→ **Instructions to follow**:
Set down all of the data exactly. Pictures stay out of the copy.

→ **Records for processing**:
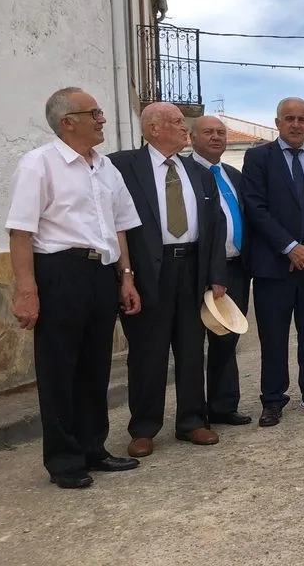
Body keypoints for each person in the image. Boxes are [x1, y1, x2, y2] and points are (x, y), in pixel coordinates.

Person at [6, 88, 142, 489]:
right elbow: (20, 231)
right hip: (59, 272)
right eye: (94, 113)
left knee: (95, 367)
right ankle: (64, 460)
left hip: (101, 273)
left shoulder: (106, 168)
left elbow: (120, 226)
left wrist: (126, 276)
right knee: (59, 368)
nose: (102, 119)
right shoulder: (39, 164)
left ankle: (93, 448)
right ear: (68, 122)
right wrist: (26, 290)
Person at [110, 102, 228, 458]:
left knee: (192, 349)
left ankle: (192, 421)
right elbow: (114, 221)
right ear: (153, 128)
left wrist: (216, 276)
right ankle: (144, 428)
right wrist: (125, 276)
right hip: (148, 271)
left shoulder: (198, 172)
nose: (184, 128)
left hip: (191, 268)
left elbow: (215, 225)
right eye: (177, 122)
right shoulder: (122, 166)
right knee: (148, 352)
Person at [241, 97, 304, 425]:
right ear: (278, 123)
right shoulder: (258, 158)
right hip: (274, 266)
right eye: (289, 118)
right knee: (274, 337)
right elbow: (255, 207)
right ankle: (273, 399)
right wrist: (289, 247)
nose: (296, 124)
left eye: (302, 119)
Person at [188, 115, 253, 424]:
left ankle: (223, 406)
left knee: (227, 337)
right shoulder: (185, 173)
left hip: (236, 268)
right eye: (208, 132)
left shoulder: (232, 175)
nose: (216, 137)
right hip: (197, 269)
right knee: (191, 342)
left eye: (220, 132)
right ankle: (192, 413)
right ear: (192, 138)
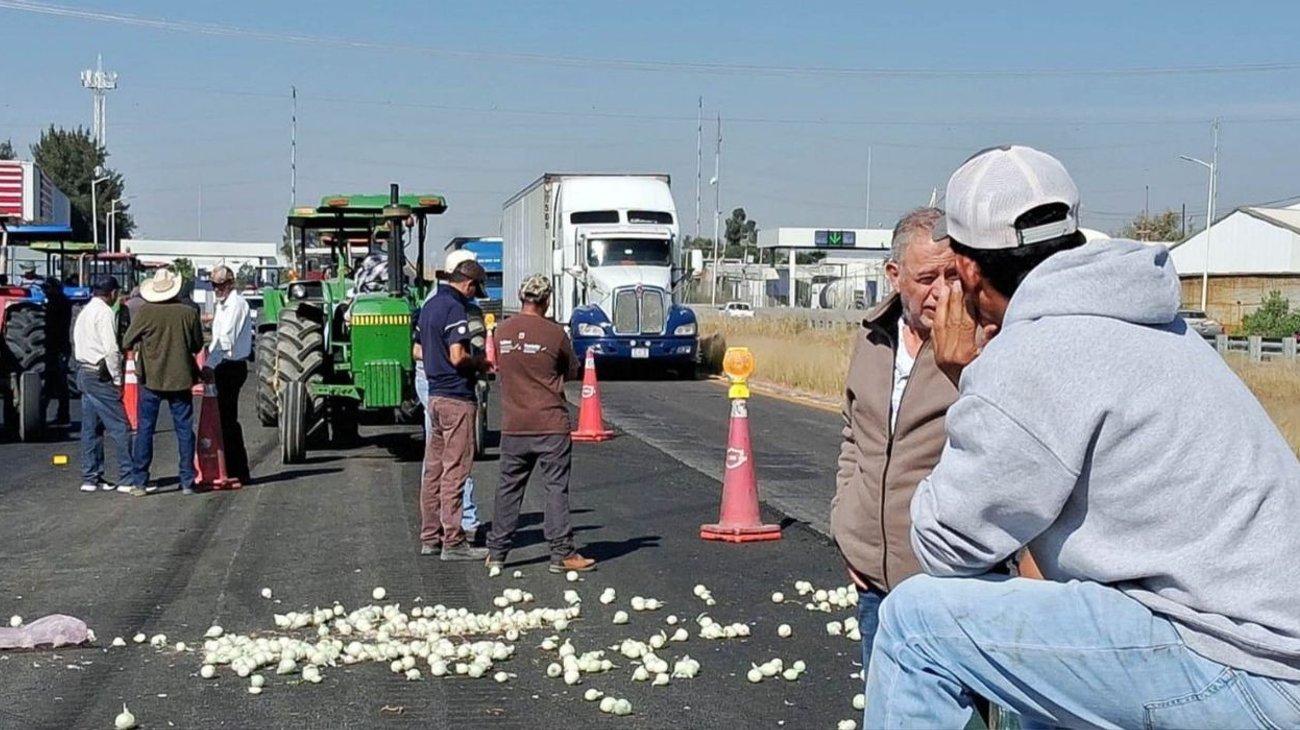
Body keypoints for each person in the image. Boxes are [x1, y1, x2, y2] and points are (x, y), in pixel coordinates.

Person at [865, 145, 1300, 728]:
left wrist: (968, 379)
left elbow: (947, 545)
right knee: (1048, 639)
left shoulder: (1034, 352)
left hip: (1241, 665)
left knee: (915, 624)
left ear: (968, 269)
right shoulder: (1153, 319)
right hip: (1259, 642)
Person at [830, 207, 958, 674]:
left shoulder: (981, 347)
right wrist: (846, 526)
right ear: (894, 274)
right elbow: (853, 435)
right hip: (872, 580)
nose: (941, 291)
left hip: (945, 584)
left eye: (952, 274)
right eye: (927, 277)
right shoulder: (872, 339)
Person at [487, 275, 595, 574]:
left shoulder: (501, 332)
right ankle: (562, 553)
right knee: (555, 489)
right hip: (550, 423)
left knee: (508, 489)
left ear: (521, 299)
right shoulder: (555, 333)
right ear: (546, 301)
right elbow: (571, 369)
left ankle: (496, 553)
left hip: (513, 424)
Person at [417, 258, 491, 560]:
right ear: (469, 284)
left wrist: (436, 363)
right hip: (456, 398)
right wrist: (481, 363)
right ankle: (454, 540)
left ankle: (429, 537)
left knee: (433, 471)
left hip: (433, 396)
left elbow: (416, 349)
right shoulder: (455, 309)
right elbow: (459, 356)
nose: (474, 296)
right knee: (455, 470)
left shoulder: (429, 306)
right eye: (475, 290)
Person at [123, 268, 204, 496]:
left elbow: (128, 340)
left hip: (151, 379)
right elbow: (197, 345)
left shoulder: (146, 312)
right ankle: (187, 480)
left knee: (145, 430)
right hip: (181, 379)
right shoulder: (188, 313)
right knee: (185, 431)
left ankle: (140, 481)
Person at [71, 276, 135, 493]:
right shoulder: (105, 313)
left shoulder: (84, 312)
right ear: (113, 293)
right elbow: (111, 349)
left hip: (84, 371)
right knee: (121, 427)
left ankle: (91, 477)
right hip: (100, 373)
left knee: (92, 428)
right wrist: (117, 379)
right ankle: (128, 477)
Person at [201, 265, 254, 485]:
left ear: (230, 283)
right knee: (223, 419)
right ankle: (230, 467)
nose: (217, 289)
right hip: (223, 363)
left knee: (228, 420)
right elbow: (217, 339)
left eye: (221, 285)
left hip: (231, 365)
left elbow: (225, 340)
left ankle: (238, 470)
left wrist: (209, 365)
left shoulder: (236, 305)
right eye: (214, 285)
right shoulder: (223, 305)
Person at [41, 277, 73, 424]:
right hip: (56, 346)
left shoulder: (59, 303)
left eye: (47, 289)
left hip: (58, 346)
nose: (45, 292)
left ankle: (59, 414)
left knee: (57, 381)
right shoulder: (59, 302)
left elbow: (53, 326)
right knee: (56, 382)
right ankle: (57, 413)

→ **Solution for this task**:
Body keypoints for each person in the image. Boxes are [x1, y1, x2, y2] and points are (x, y), in pixel coordinates.

Person at [6, 88, 142, 489]:
right elbow: (20, 231)
right hip: (59, 272)
right eye: (94, 113)
left knee: (95, 367)
right ankle: (64, 460)
left hip: (101, 273)
left shoulder: (106, 168)
left elbow: (120, 226)
left wrist: (126, 276)
right knee: (59, 368)
nose: (102, 119)
right shoulder: (39, 164)
left ankle: (93, 448)
right ear: (68, 122)
right wrist: (26, 290)
Person at [110, 102, 228, 458]:
left knee: (192, 349)
left ankle: (192, 421)
right elbow: (114, 221)
right ear: (153, 128)
left wrist: (216, 276)
right ankle: (144, 428)
right wrist: (125, 276)
right hip: (148, 271)
left shoulder: (198, 172)
nose: (184, 128)
left hip: (191, 268)
left elbow: (215, 225)
right eye: (177, 122)
right shoulder: (122, 166)
right knee: (148, 352)
Person at [241, 97, 304, 425]:
right ear: (278, 123)
right shoulder: (258, 158)
right hip: (274, 266)
right eye: (289, 118)
right knee: (274, 337)
right elbow: (255, 207)
right ankle: (273, 399)
right wrist: (289, 247)
nose: (296, 124)
left eye: (302, 119)
Person at [188, 115, 253, 424]:
left ankle: (223, 406)
left knee: (227, 337)
right shoulder: (185, 173)
left hip: (236, 268)
right eye: (208, 132)
left shoulder: (232, 175)
nose: (216, 137)
right hip: (197, 269)
right knee: (191, 342)
left eye: (220, 132)
right ankle: (192, 413)
right ear: (192, 138)
Body keypoints for each person in the image. Boxes are [x1, y1, x2, y2] and points are (x, y), in pixel coordinates.

Person at [865, 145, 1300, 728]:
left wrist: (968, 379)
left elbow: (947, 545)
right knee: (1048, 639)
left shoulder: (1034, 352)
left hip: (1241, 665)
left knee: (915, 624)
left ear: (968, 269)
right shoulder: (1153, 319)
right hip: (1259, 642)
Person at [830, 207, 958, 674]:
left shoulder: (981, 347)
right wrist: (846, 526)
right ear: (894, 274)
right elbow: (853, 435)
right hip: (872, 580)
nose: (941, 291)
left hip: (945, 584)
left eye: (952, 274)
right eye: (927, 277)
right shoulder: (872, 339)
Person at [487, 275, 595, 574]:
left shoulder: (501, 332)
right ankle: (562, 553)
right knee: (555, 489)
right hip: (550, 423)
left knee: (508, 489)
left ear: (521, 299)
right shoulder: (555, 333)
right ear: (546, 301)
right elbow: (571, 369)
left ankle: (496, 553)
left hip: (513, 424)
Person at [417, 258, 491, 560]:
right ear: (469, 284)
left wrist: (436, 363)
right hip: (456, 398)
right wrist: (481, 363)
right ankle: (454, 540)
left ankle: (429, 537)
left knee: (433, 471)
left hip: (433, 396)
left elbow: (416, 349)
right shoulder: (455, 309)
right elbow: (459, 356)
nose: (474, 296)
right knee: (455, 470)
left shoulder: (429, 306)
right eye: (475, 290)
Person at [123, 268, 204, 496]:
left elbow: (128, 340)
left hip: (151, 379)
right elbow: (197, 345)
left shoulder: (146, 312)
right ankle: (187, 480)
left knee: (145, 430)
right hip: (181, 379)
right shoulder: (188, 313)
right knee: (185, 431)
left ankle: (140, 481)
Person at [71, 276, 135, 493]:
right shoulder: (105, 313)
left shoulder: (84, 312)
right ear: (113, 293)
right elbow: (111, 349)
left hip: (84, 371)
right knee: (121, 427)
left ankle: (91, 477)
right hip: (100, 373)
left knee: (92, 428)
right wrist: (117, 379)
right ankle: (128, 477)
Person at [201, 265, 254, 485]:
left ear: (230, 283)
right knee: (223, 419)
right ankle: (230, 467)
nose: (217, 289)
right hip: (223, 363)
left knee: (228, 420)
right elbow: (217, 339)
left eye: (221, 285)
left hip: (231, 365)
left elbow: (225, 340)
left ankle: (238, 470)
left wrist: (209, 365)
left shoulder: (236, 305)
right eye: (214, 285)
right shoulder: (223, 305)
Person at [41, 277, 73, 424]:
right hip: (56, 346)
left shoulder: (59, 303)
left eye: (47, 289)
left hip: (58, 346)
nose: (45, 292)
left ankle: (59, 414)
left knee: (57, 381)
right shoulder: (59, 302)
left elbow: (53, 326)
right knee: (56, 382)
right ankle: (57, 413)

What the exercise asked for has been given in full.